[MATERIAL PROVIDED — start]

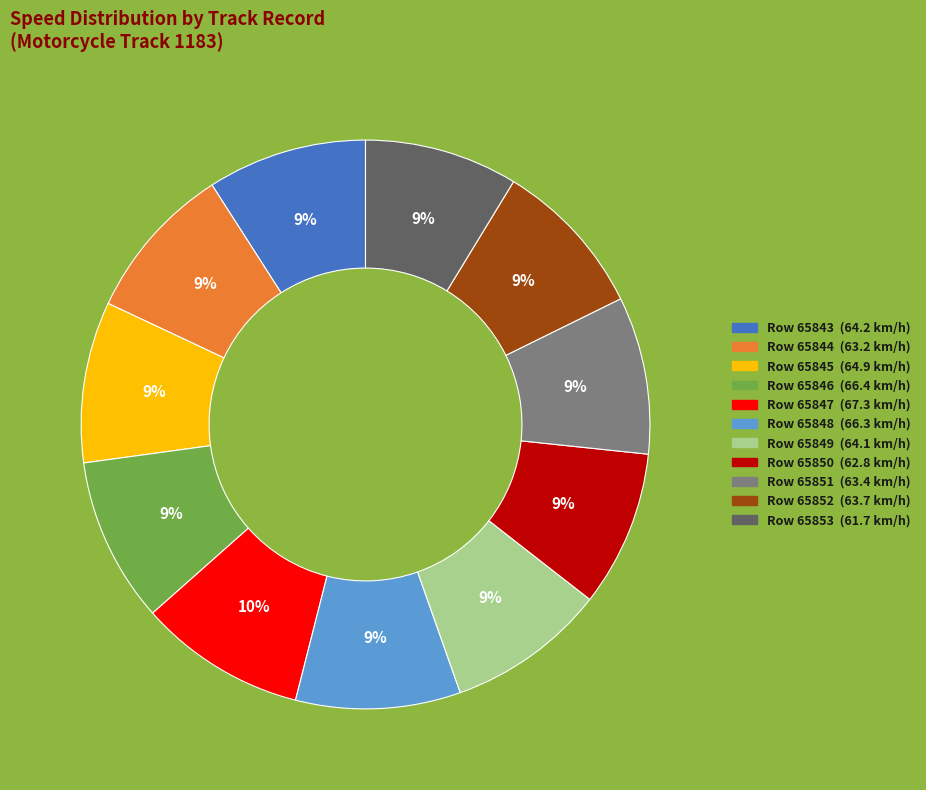

Does any single category account for the majority?

No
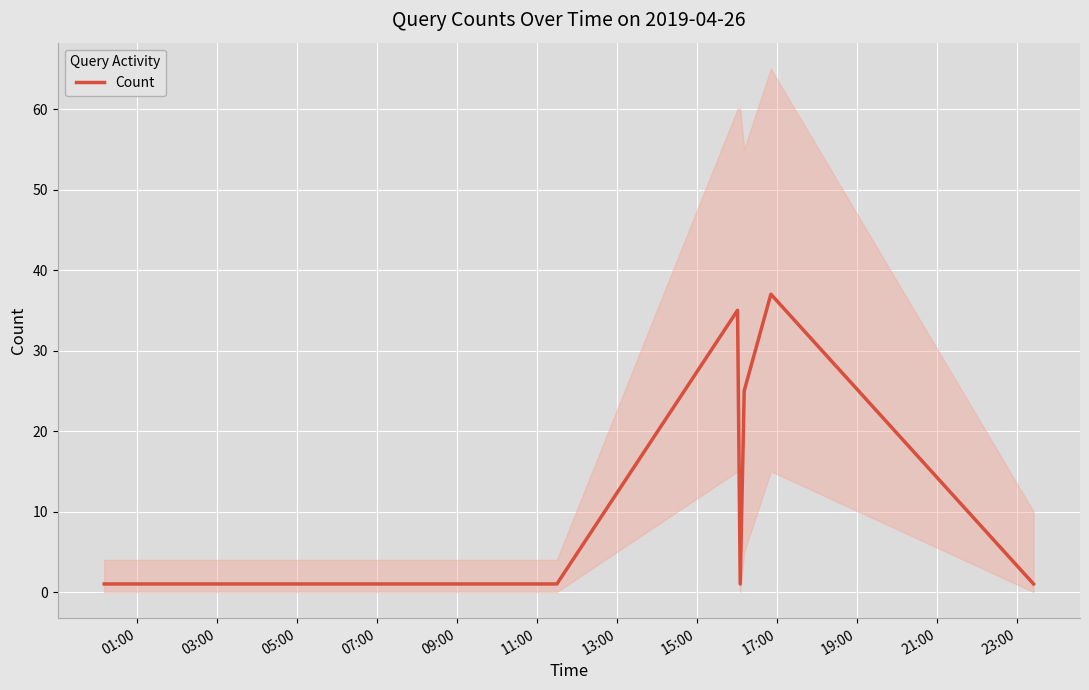

How many lines are shown in the chart?

1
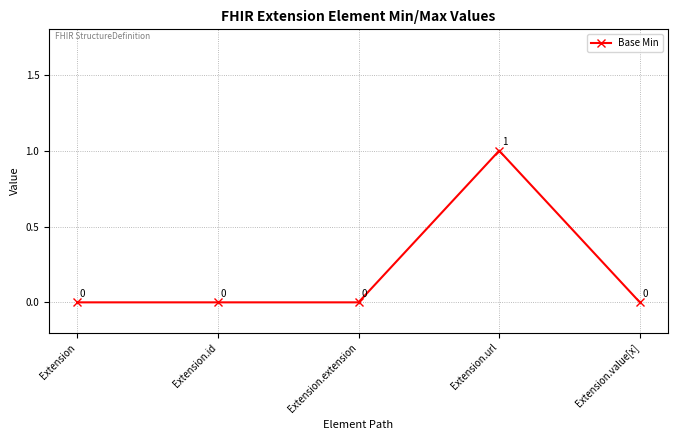

Which label corresponds to the largest value in the chart?

Extension.url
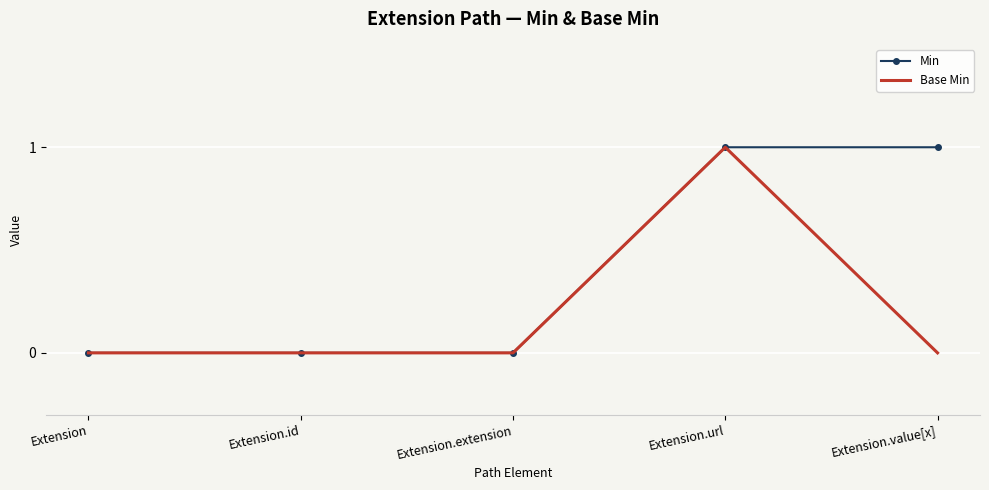

At which category is the sum across all series the highest?

Extension.url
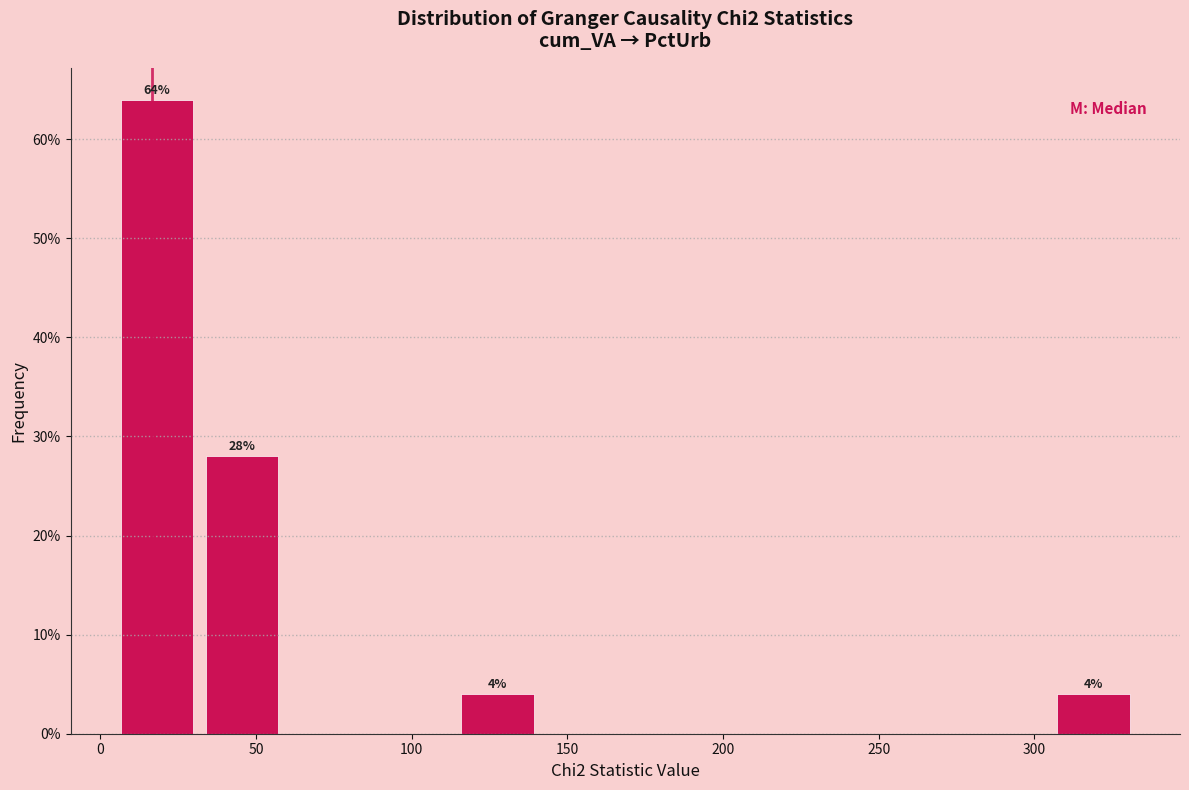

Which range on the x-axis has the tallest bar?

5 to 30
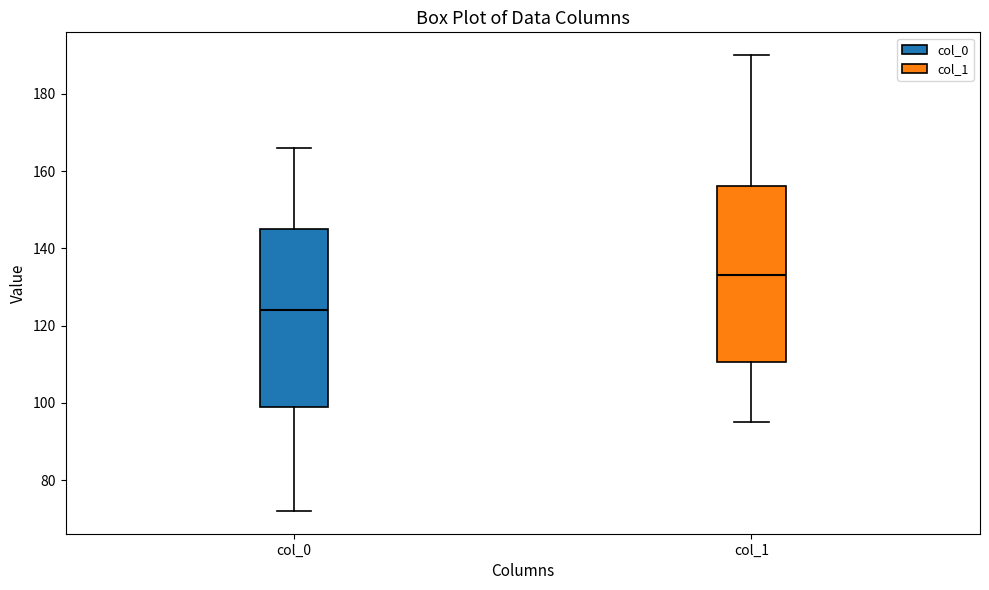

Which box's median line is the highest?

col_1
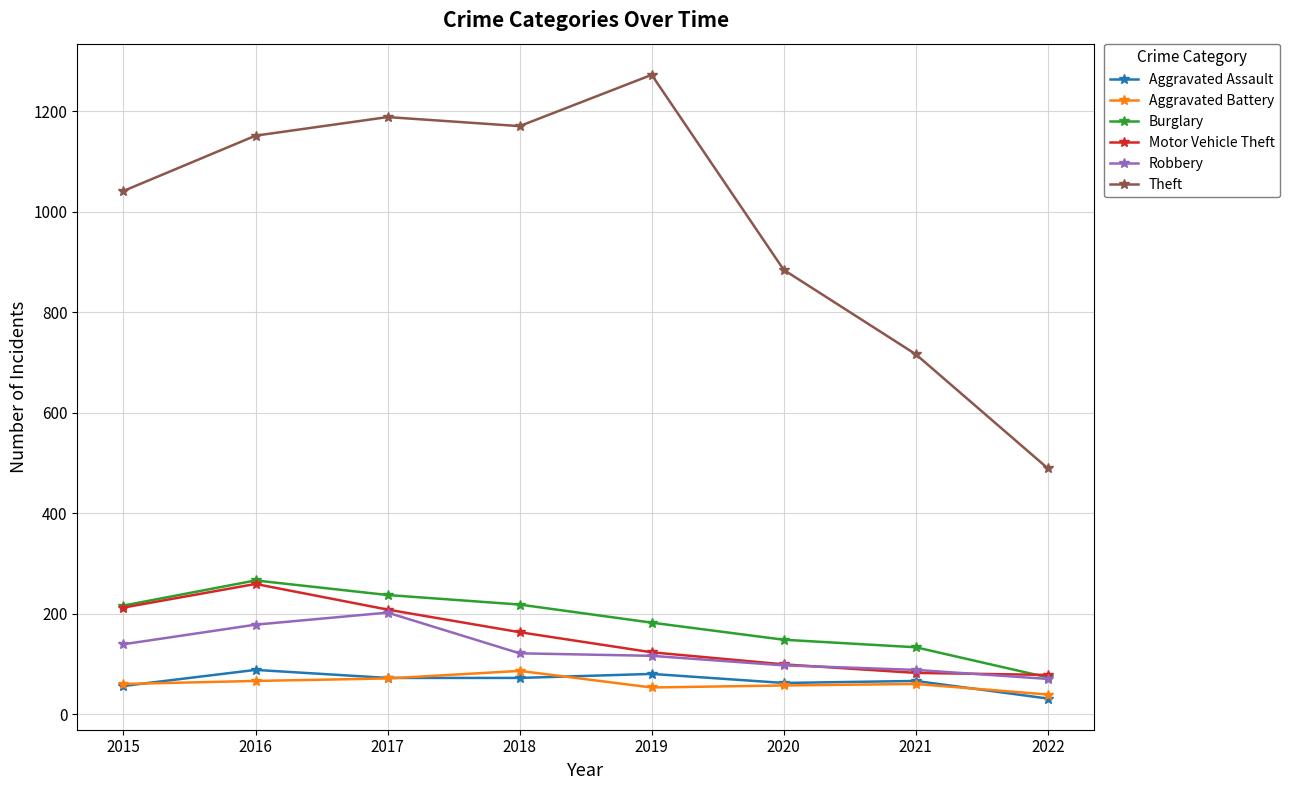

What is the highest value of the Motor Vehicle Theft series?

259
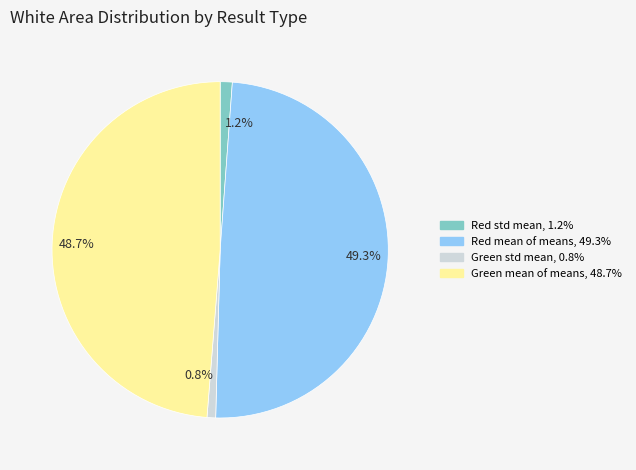

Combined, what portion of the pie is 48.7% and 49.3%?

98.0%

[MATERIAL PROVIDED — finish]

● DIRECTIONS FOR THIS TASK
Rewrite all of the lines above, replacing "chart" with "graph" and keeping everything else unchanged. Leave the pictures out.

● REPLY TO THE TASK
Does any single category account for the majority?

No

How many lines are shown in the graph?

1

Which label corresponds to the largest value in the graph?

Extension.url

At which category is the sum across all series the highest?

Extension.url

Which range on the x-axis has the tallest bar?

5 to 30

Which box's median line is the highest?

col_1

What is the highest value of the Motor Vehicle Theft series?

259

Combined, what portion of the pie is 48.7% and 49.3%?

98.0%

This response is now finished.